-------- Information supplied --------

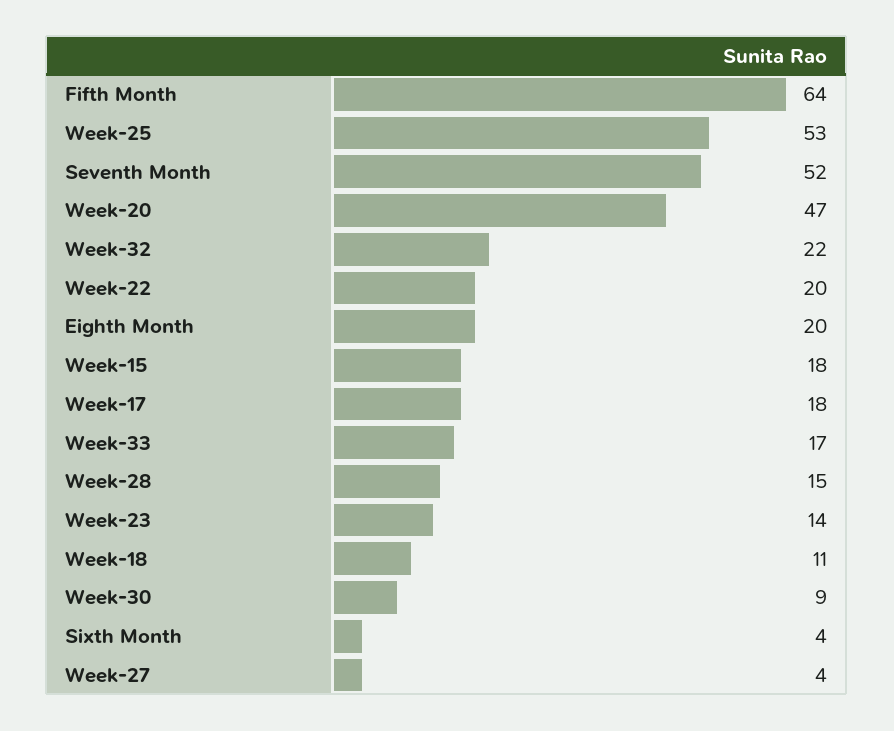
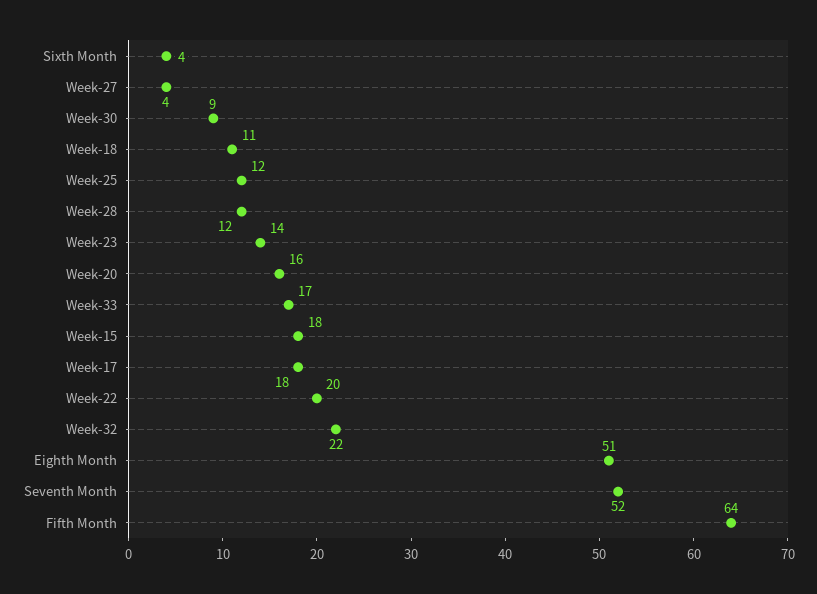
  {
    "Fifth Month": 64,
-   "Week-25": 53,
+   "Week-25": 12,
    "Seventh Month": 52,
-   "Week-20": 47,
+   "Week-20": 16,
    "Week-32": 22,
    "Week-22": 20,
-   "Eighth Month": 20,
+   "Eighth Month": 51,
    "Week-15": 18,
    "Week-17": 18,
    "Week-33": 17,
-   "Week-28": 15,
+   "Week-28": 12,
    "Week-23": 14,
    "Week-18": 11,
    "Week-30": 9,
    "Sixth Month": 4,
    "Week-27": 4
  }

--------
-------- Information supplied --------

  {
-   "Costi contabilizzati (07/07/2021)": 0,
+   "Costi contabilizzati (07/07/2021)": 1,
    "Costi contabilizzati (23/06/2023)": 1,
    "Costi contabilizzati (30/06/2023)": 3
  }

--------

= Problem to work on =
Scan the lines above for the word "contabilizzati", then copy each line that has it.

= Expected answer =
-   "Costi contabilizzati (07/07/2021)": 0,
+   "Costi contabilizzati (07/07/2021)": 1,
    "Costi contabilizzati (23/06/2023)": 1,
    "Costi contabilizzati (30/06/2023)": 3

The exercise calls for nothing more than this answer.